The Villianur Terracotta Works are handicrafts made from fine green clay, fine sand and thennal which are handmade by villagers of Villianur, in the union territory Pondicherry also spelled Pudhucherry, India. It has a history of more than 20 generations.

The handicraft product has been registered for protection under the Geographical indication of the Trade Related Intellectual Property Rights (TRIPS) agreement. In 2011, it was listed as "Villianur Terracotta Works" under the GI Act 1999 of the Government of India with registration confirmed by the Controller General of Patents Designs and Trademarks under Class 21 as an earthen ware, vide application number 201.

==Location==
The terracotta products are made in and around Villianur commune in Panchayat of Pudhucherry. It is one of the 11 enclaves of Pudhucherry covering an area 290 km2 which is bounded on the west by the Villupuram and Cuddalore Districts of Tamil Nadu and the Bay of Bengal on the east.

== History==
The history of making terracotta works in Pondicherry is not definitely established though archaeological excavations at Arikamedu (which had ancient maritime links with Rome during the first century AD) have unearthed fine quality terracotta toys which are considered of finer quality than the type made by the Satavahanas.

This art work is particularly traced to Villianur village and its neighboring areas, as an ancestral legacy of over 20 generations of the community known as "Kulalar". During the French rule of Pondicherry this art form received a fillip.

==Process of manufacture==
The basic materials used in the handcrafting of the terracotta works are green clay, thennal and fine sand locally called savudu. Several types of tools made of bamboo are used in handcrafting the art forms. In the first step of processing clay is sifted to remove all stones. Then a mixture of 20 percent of clay, 40 percent of thennal and 40 percent of fine sand is made. After kneading thoroughly the mixture is cured by allowing it to dry for some time. The prepared mixture is then used in small quantities to make the products such as toys, statues, etc., in different forms. For making statues moulds are used for the body parts while the rest of the figures are ornamented with motifs by hand. The completed art work is then allowed to dry for 12 hours after which it is ready for sale.

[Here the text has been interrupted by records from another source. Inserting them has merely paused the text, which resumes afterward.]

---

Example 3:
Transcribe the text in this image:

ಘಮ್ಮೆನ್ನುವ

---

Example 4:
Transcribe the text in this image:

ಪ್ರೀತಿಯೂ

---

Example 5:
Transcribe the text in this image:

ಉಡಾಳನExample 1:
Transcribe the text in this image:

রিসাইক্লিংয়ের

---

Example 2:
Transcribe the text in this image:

To enhance the life of the statues, the craft work is subjected to the process of firing for about 30 minutes with Poda husk, powdered wood and Saanam. After firing, the craft work is covered with sand and allowed to cool.

Some of the products made are of gods, goddesses, divinities, animals forms, wall hangings and so forth. One of the tallest statues made is of a horse of 6 ft height which can be detached and reassembled. The smallest size product measures about an inch, particularly of Ganesha.

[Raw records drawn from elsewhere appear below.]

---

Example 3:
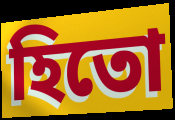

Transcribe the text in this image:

হিতো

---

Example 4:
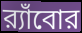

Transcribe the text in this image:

র‍্যাঁবোর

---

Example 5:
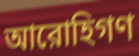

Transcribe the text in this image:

আরোহিগণ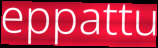
eppattu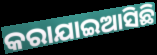
କରାଯାଇଆସିଛିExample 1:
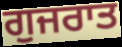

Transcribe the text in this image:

ਗੁਜਰਾਤ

A specialty of Villianur terracotta, which is not possible with other terracotta works, is that they can be made to a height of 30 ft and moulded to any thickness.

Quality control is exercised by a committee consisting of 2 Master Craftsman of Villianur Terracotta Works, a representative from Pondicherry Crafts Foundation, and Associate Professors from National Institute of Fashion Technology (NIFT), Chennai.

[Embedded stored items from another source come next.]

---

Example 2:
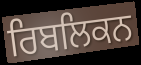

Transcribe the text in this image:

ਰਿਬਲਿਕਨ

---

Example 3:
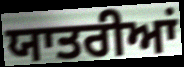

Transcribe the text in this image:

A master craftsman of Villianur Terrcotta Works is V.K. Munusamy, who hails from Villianur village. He holds practical training classes in this art form which is attended by national and international students. He has received 68 awards from many countries and is also the recipient of UNESCO award in 2005 for his terracotta craftsmanship.

There are many terracotta units throughout Pondicherry where they make fine miniature images (of 3–5 in ) also, apart from elaborately crafted larger figures of animals and religious icons.